Copy only the stretch of the material from its beginning through the line containing "Ans: 8 h 23 min", swapping "readable" for "legible" and leaving everything else unchanged. Leave the pictures out of your copy.

**ENTRIES SHOWN**
-- START --
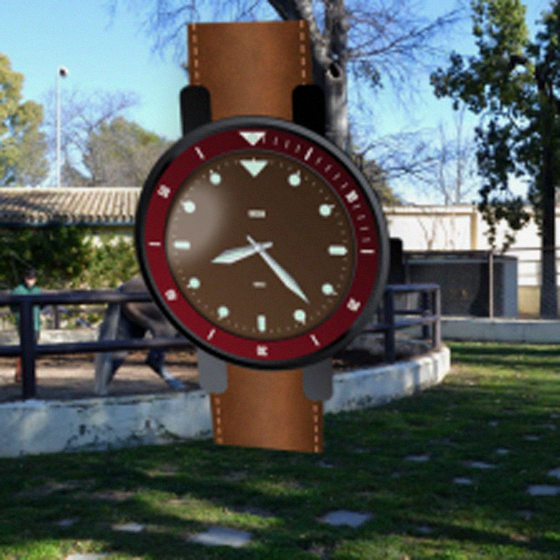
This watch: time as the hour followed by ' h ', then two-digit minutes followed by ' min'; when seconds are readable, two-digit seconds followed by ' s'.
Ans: 8 h 23 min
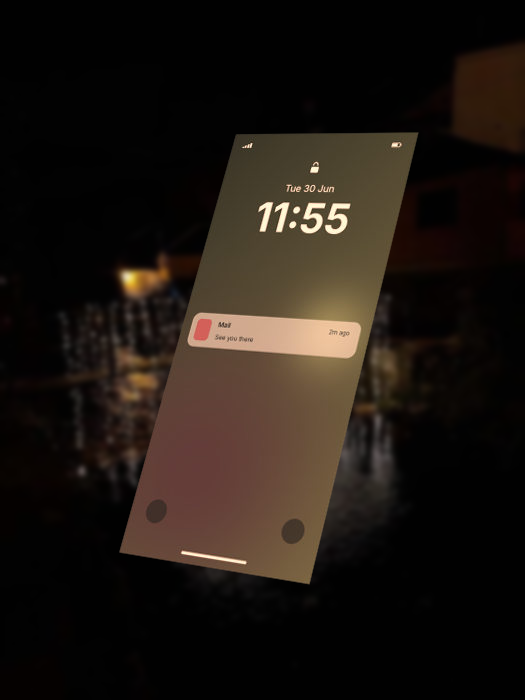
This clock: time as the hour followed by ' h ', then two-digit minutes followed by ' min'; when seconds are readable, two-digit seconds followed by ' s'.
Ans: 11 h 55 min
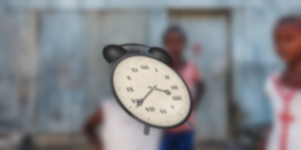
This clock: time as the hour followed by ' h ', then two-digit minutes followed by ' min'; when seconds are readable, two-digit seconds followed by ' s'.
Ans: 3 h 39 min
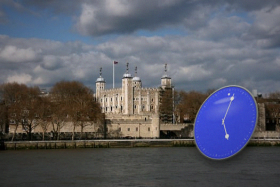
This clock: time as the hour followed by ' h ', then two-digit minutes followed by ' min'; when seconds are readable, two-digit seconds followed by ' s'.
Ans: 5 h 02 min
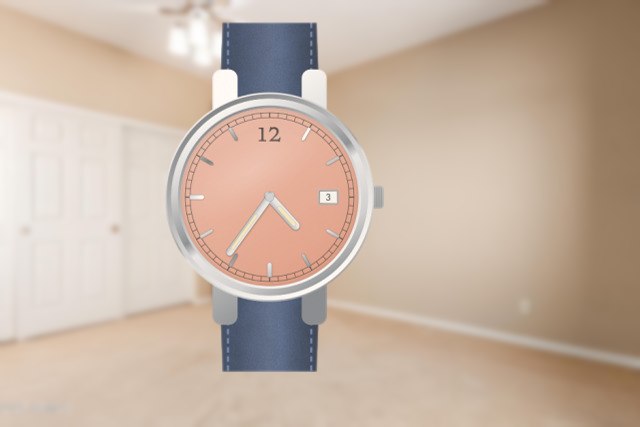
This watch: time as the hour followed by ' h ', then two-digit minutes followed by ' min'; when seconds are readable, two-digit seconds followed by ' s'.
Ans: 4 h 36 min
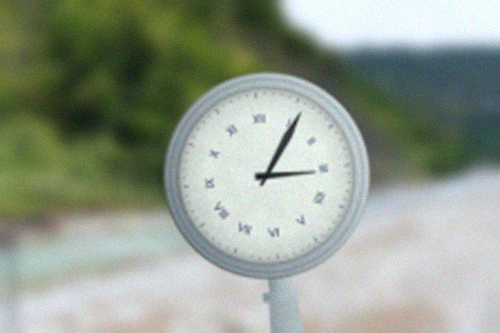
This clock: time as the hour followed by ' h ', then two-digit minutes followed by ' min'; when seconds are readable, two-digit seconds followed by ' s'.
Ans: 3 h 06 min
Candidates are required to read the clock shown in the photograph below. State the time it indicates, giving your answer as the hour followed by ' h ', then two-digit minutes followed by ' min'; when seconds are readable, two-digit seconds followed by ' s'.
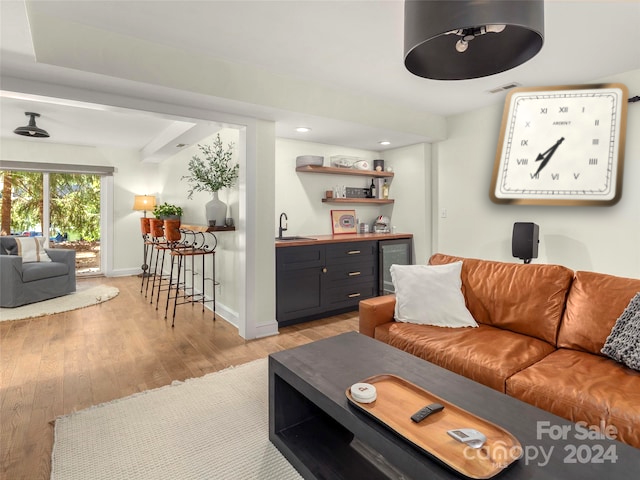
7 h 35 min
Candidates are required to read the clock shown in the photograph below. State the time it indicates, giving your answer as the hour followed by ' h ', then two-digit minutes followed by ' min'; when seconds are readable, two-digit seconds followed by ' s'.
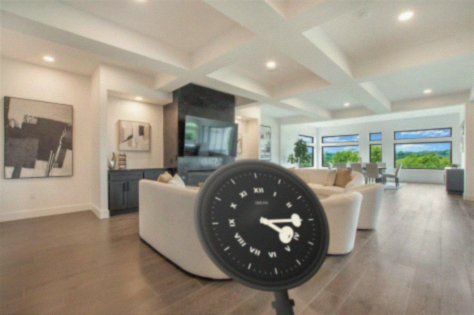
4 h 15 min
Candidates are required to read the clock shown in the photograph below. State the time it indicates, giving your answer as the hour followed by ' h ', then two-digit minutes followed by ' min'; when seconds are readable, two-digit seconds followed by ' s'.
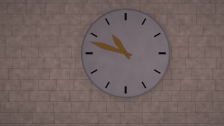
10 h 48 min
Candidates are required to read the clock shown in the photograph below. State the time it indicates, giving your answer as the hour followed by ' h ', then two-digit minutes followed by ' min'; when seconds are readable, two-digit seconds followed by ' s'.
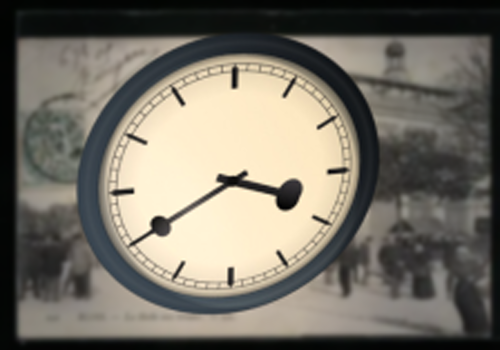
3 h 40 min
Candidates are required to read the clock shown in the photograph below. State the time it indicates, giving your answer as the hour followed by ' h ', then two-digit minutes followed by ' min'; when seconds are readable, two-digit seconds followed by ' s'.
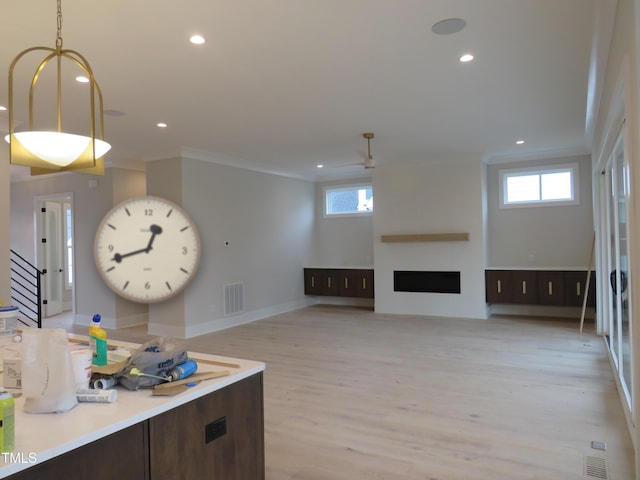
12 h 42 min
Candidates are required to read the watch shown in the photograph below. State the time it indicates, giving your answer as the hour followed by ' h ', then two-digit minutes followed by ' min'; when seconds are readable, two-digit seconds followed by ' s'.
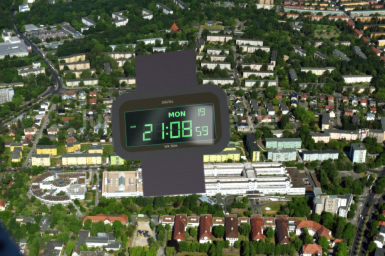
21 h 08 min 59 s
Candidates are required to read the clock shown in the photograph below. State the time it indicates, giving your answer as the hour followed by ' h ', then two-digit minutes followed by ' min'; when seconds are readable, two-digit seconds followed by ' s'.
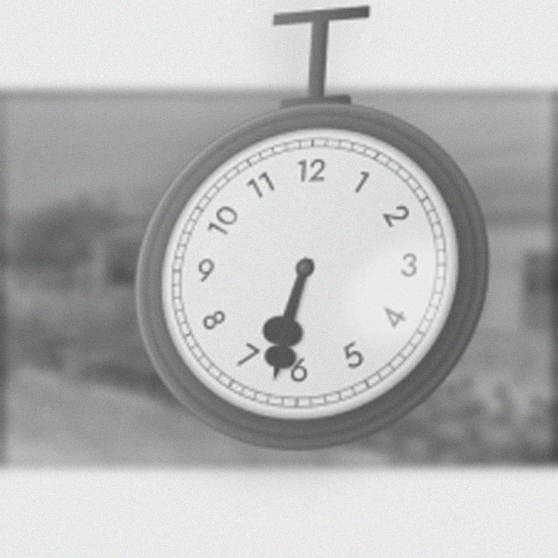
6 h 32 min
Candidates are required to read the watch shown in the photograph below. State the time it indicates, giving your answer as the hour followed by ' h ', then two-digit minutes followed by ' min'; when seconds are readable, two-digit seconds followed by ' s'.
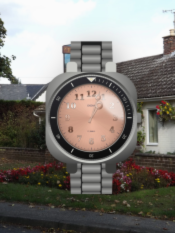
1 h 03 min
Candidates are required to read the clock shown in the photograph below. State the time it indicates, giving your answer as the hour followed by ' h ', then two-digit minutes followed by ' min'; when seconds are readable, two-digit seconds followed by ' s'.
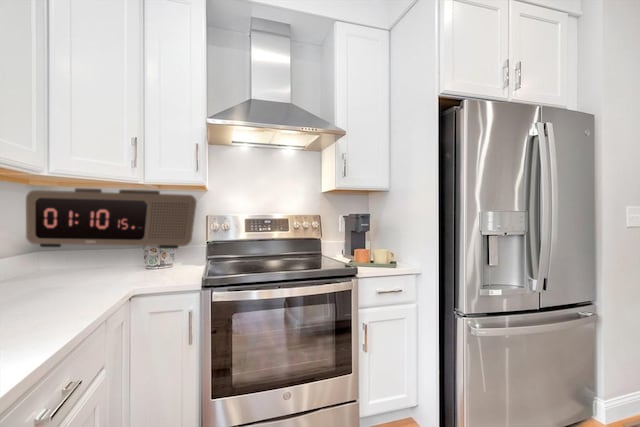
1 h 10 min 15 s
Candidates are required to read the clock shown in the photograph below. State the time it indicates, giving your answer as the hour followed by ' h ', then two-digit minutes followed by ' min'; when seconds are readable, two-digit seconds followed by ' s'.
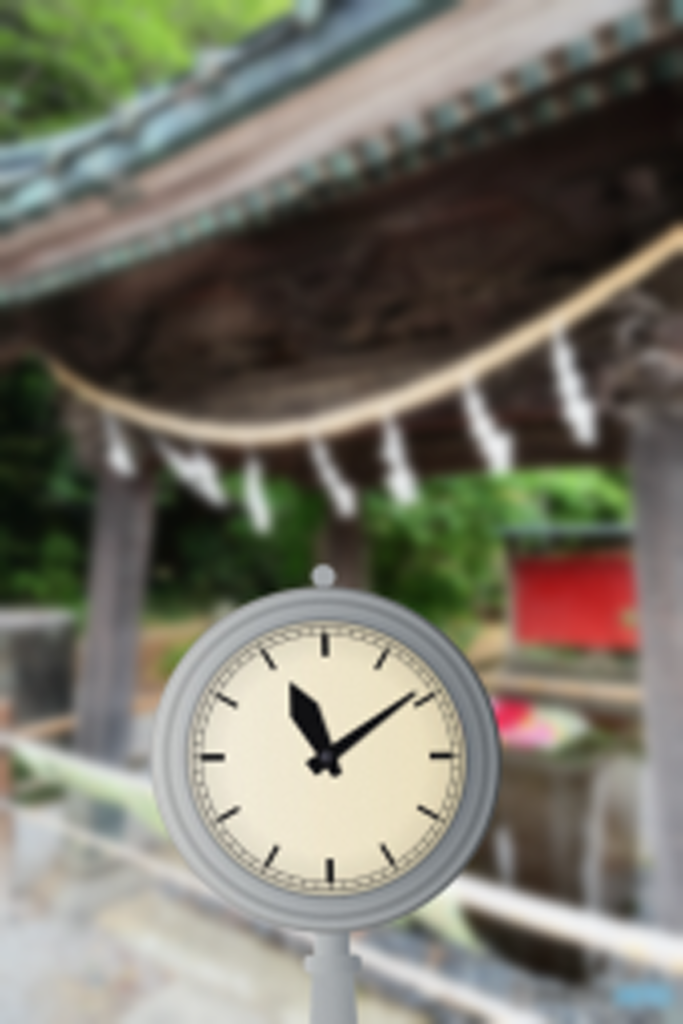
11 h 09 min
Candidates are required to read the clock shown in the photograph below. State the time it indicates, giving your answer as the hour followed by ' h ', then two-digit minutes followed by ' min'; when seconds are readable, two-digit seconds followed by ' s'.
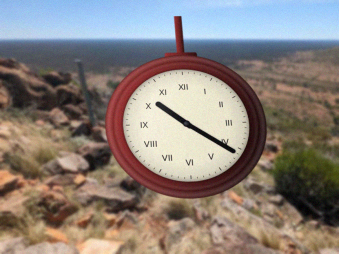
10 h 21 min
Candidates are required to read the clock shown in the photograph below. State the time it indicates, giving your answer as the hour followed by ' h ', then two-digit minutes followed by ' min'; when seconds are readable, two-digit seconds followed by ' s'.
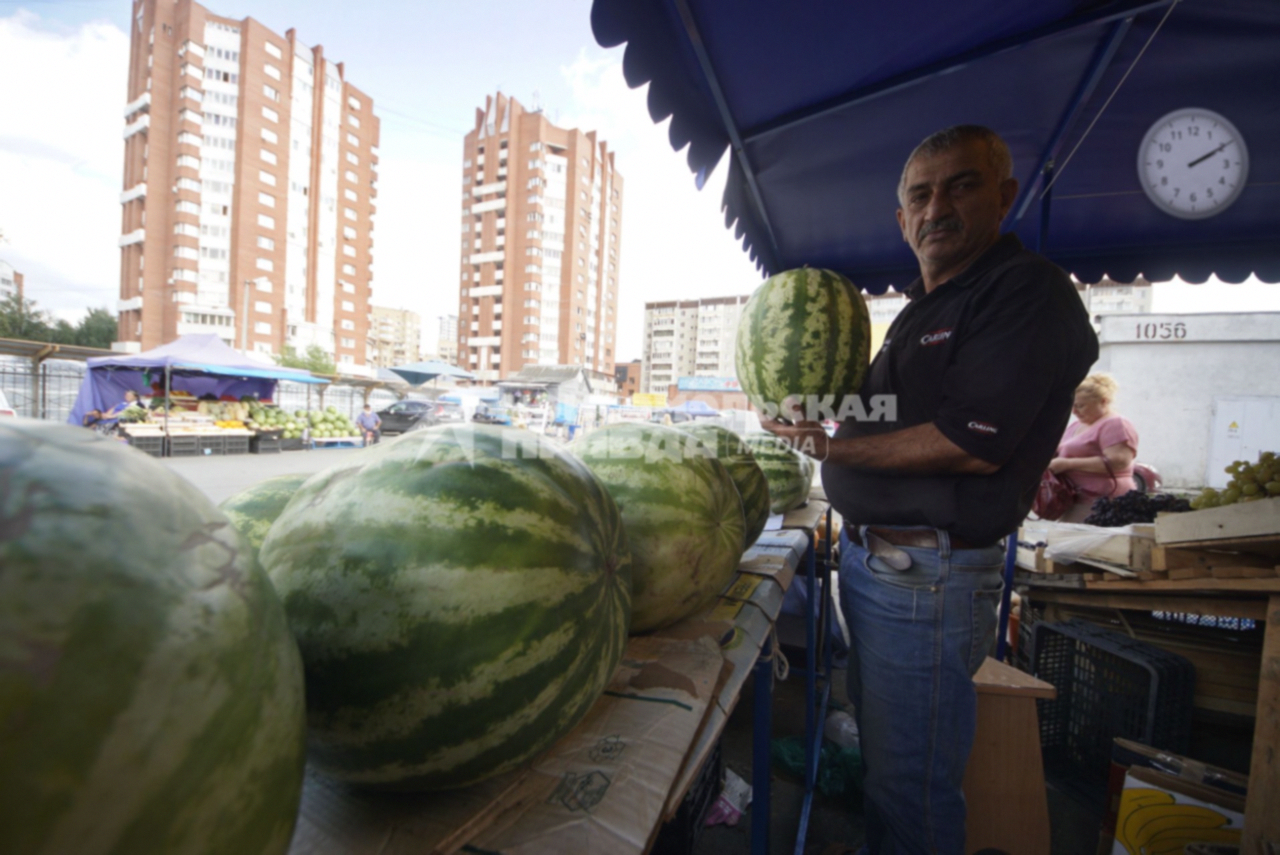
2 h 10 min
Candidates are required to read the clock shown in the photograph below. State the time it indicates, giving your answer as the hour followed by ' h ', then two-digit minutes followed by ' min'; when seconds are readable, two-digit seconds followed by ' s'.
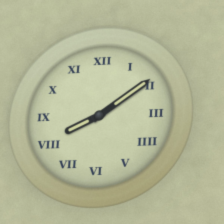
8 h 09 min
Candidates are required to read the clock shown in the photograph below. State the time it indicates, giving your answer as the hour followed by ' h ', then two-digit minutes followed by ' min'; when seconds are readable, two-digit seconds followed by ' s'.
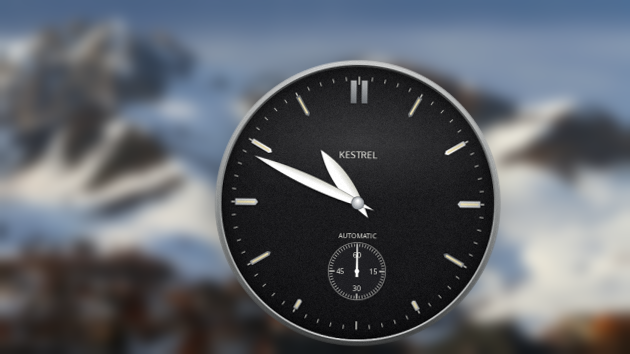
10 h 49 min
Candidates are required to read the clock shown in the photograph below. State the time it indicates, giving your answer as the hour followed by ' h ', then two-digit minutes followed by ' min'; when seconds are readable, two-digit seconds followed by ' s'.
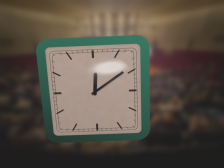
12 h 09 min
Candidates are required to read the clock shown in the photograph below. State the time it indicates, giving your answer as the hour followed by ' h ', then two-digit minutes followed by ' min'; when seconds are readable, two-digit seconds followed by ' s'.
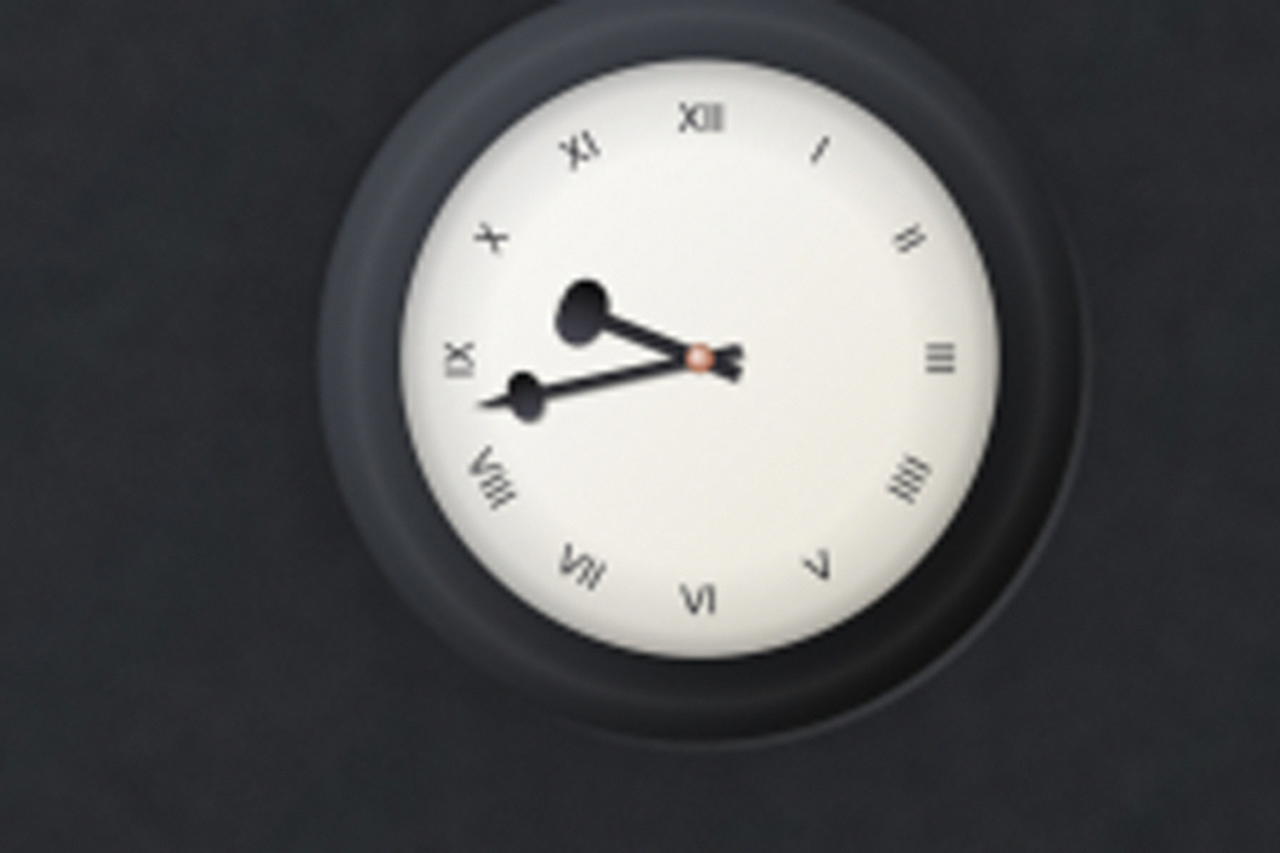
9 h 43 min
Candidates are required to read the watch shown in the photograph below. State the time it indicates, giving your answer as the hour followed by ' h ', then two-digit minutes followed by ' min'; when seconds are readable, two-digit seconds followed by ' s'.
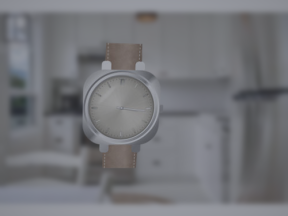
3 h 16 min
-- END --
**FULL OUTPUT**
This watch: time as the hour followed by ' h ', then two-digit minutes followed by ' min'; when seconds are legible, two-digit seconds followed by ' s'.
Ans: 8 h 23 min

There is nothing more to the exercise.